After removal from the filter, a finely dispersed powder weighing
5 g. The diffraction pattern data of the powder obtained in the melt CaCl ₂ + 2.5 wt.% CeO ₂ + 2.5 wt.% Sm ₂ O ₃ + 5 wt.% B ₂ O ₃ : + 1 wt.% CaO show that a primitive cubic structure Pm−3m characteristic of hexaborides was obtained (Fig. 1). Elemental analysis showed (Table) that the powder is a solid solution of hexaborides of the composition Ce _0.72 Ca _0.16 Sm _0.12 B ₆ .
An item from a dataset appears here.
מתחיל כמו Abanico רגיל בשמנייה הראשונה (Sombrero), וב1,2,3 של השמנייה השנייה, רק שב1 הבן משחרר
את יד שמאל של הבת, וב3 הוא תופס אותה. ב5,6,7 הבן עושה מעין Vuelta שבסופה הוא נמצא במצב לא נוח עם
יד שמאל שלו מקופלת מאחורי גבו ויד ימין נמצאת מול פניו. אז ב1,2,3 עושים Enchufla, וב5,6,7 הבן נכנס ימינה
Example 2. 400 g of calcium chloride melt were melted in a corundum crucible at a temperature of 820 °C, onto which calcium oxide (1%), cerium oxide (5%), samarium oxide (5%) were poured on top, and then boron oxide (5%) at a total concentration of 16 wt.%, the rest being calcium chloride. After 10 minutes of holding, a graphite anode and a molybdenum cathode were lowered into the melt. First, cleaning electrolysis of the melt was carried out for 20 minutes to remove dissolved water. Then, electrolysis to obtain a powder of a solid solution of lanthanide metal hexaborides and calcium was carried out at a temperature of 820 °C, and then at a constant current of 8 A and a current density i _k = 0.40 A/cm ² for 2 hours.

After removal from the filter, a finely dispersed powder weighing
5.3 g. The diffraction pattern data for the powder obtained in the melt of CaCl ₂ + 5 wt.% CeO ₂ + 5 wt.% Sm ₂ O ₃ + 5 wt.% B ₂ O ₃ : + 1 wt.% CaO show that a primitive cubic structure Pm−3m characteristic of hexaborides was obtained (Fig. 2). Elemental analysis showed (Table) that the powder is a solid solution of hexaborides of the composition Ce _0.82 Ca _0.07 Sm _0.11 B ₆ .

Thus, the claimed method expands the arsenal of methods for synthesizing solid solutions of complex mixed hexaboride compounds of the composition CaM ₁ M ₂ B ₆ , where M ₁ and M ₂ are metals of the lanthanide group.

Claims (1)

An electrochemical method for synthesizing powders of solid solutions of hexaborides of metals of the lanthanide group and calcium of the composition CaM ₁ M ₂ B ₆ , where M ₁ and M ₂ are metals of the lanthanide group, characterized in that the powders are obtained by electrolysis of a calcium chloride melt with the addition of boron oxide, calcium oxide and oxides of lanthanides M ₁ and M ₂ at a ratio of lanthanides to calcium (0.8-1.7):1 in terms of metal and a total concentration of oxides of boron, calcium and lanthanides M ₁ and M ₂ in the melt amounting to 11-16 wt.% of the mass of calcium chloride, the process is carried out in an air atmosphere at a temperature of 820°C, a cathodic current density of 0.4 A/cm ² , while the concentration of boron oxide is maintained constant.